Professores e alunos se unem para denunciar escassez crônica de docentes, que pode levar ao fim de habilitações exclusivas no Brasil

por Damaris Lopes Pedro Fagundes

Cadeiraço em protesto à falta de professores no prédio da Letras. Foto: Diogo Leite/JC

“O curso de Letras está simplesmente colapsando”, afirma o professor Adrián Pablo Fanjul ao expor a mesma adversidade que o bacharelado em Obstetrícia vem enfrentando: a falta de docentes. O problema não é exclusivo e muito menos novo, mas piora gradativamente. “De 2014 a 2023, a USP perdeu cerca de 14% do corpo docente. Mas o curso de Letras teve uma redução de 25%. Algumas áreas, como o departamento que eu chefio, perdeu 34,7% dos professores”, aponta Fanjul, que também é chefe do Departamento de Letras Modernas (DLM).

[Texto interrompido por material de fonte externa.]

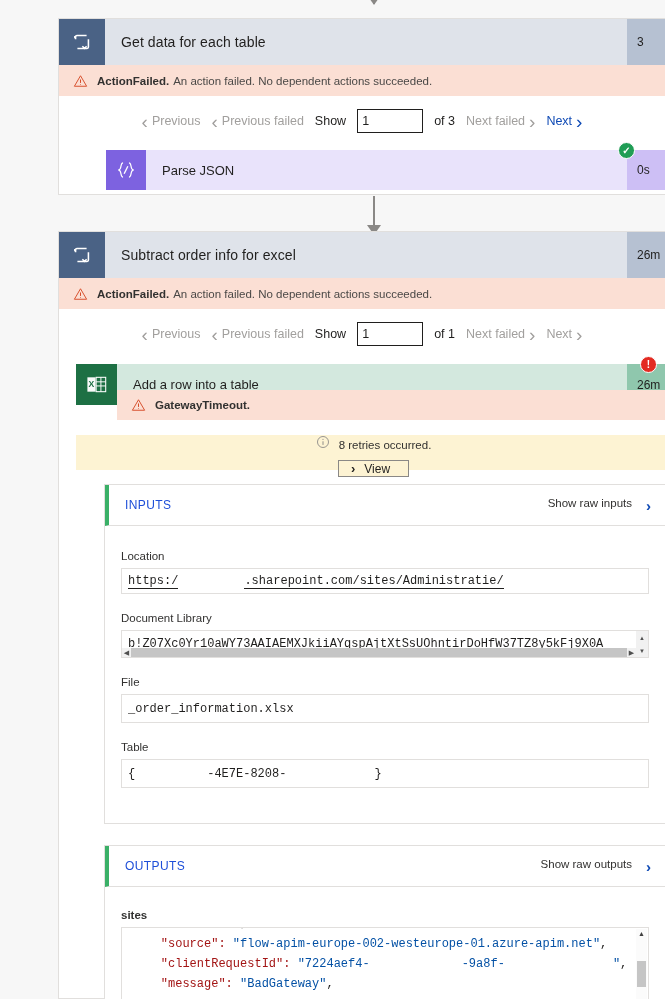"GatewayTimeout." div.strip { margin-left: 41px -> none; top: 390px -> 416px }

Os dados apresentados pelo professor mostram-se ainda mais preocupantes por se tratar do curso da USP com o maior número de ingressantes por ano. Só em 2023, foram 900 calouros. O DLM abarca as línguas estrangeiras mais buscadas pelos estudantes, como inglês, espanhol, francês e alemão. Se não há professores lecionando determinadas matérias obrigatórias, os alunos não podem receber o diploma. 

A situação se agravou neste ano por uma combinação de fatores. Fanjul explica: “Iniciamos o ano letivo de 2023 sem novos docentes, pois a reitoria segurou as contratações. Por outra parte, mudou a lei estadual em relação à contratação de professores temporários”.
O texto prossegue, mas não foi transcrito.